Se empieza a percibir una tentación de endurecer el discurso para ir al choque sin mucha idea de qué se quiere conseguir ni de cuál es la etapa siguiente.
Esas escenas fugaces se asemejan al borracho que intenta pararse al despuntar el amanecer. Soñando con no perder el equilibrio, pega unos gritos, murmura el enésimo atropello, y sucumbe ante el peso de sus propios párpados.
La comparación es algo exagerada, aunque se entiende el punto.
Hace unos meses estuvo en Uruguay el chileno Carlos Peña, rector de la Universidad Diego Portales, una persona de una estatura intelectual envidiable.
Hizo hincapié en la necesidad de contar con personas en la sociedad que eleven el debate público, moderen las discusiones con argumentos razonados y señalen errores. Lamentó que hoy día nadie quiera tener razón. Es decir, que le escapen al debate de ideas.
Sin eso, dijo, las sociedades pierden conducción y tonicidad intelectual, transformándose en pasto de las masas.
Esto deteriora la vida democrática, los personajes se reducen a declaraciones llamativas sin sustancia, dejando a la gente sin guía ni reflexión profunda.
Si la esfera pública es la mera suma de personalidades, señaló, y se convierte en una competencia para ver quién pronuncia la frase más impactante, pierde la democracia. Se necesitan, afirmó, voces que clamen en el desierto.

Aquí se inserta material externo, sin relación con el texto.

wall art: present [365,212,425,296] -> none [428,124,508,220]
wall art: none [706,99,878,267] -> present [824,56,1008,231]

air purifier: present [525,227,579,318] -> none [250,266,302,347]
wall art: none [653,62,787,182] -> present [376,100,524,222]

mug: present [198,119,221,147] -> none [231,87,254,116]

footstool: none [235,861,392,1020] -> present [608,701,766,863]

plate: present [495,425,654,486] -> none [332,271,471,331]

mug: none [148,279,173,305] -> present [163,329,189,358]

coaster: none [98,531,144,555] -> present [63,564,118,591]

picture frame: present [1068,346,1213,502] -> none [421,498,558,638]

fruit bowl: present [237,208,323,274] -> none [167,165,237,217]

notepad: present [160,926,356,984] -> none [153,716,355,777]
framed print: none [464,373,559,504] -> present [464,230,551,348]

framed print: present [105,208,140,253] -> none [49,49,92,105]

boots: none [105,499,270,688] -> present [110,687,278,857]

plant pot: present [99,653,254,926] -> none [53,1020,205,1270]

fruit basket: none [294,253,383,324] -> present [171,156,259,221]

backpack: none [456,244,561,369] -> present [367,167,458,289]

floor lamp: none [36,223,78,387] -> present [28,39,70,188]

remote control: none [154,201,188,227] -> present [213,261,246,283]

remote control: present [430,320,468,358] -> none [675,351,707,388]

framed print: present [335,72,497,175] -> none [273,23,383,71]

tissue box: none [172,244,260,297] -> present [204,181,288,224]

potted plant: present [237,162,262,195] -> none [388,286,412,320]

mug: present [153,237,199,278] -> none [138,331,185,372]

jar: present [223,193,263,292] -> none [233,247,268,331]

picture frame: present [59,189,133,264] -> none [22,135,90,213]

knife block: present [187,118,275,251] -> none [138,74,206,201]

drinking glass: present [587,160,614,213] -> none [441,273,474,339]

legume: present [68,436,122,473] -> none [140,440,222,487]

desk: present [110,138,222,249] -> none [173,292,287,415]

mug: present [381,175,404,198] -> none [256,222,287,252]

Parte del trabajo, entonces, es entender qué lleva a algunos a acercarse a los extremos. Otro tanto pasa por animarse a la confrontación sin desconocer el valor de los matices.
Pasa también por abrazar y reconocer la complejidad de ciertos temas, de casi todos, sin caer en relativismos.
Por mantener posiciones firmes sin denostar al adversario. Por ser duro sin ser cruel.
Por ir en busca de los puntos de encuentro sin sacrificar valores esenciales.
Pasa por trabajar la curiosidad intelectual, el pensamiento crítico y la humildad que ofrece la ignorancia; todas cuestiones que no se consiguen, ni se conseguirán, con un clic.
Pasa, por sobre todas las cosas, por privilegiar el análisis profundo sobre la polémica barata, y por sostener la sensatez al tiempo que se evita la polarización artificial.
Este breviario quizá peque de ingenuo y se recite con rubor. Ello es parte del problema. No está claro cuándo la sobriedad y el sentido común perdieron vigencia, pero hay clásicos que no deberían pasar de moda.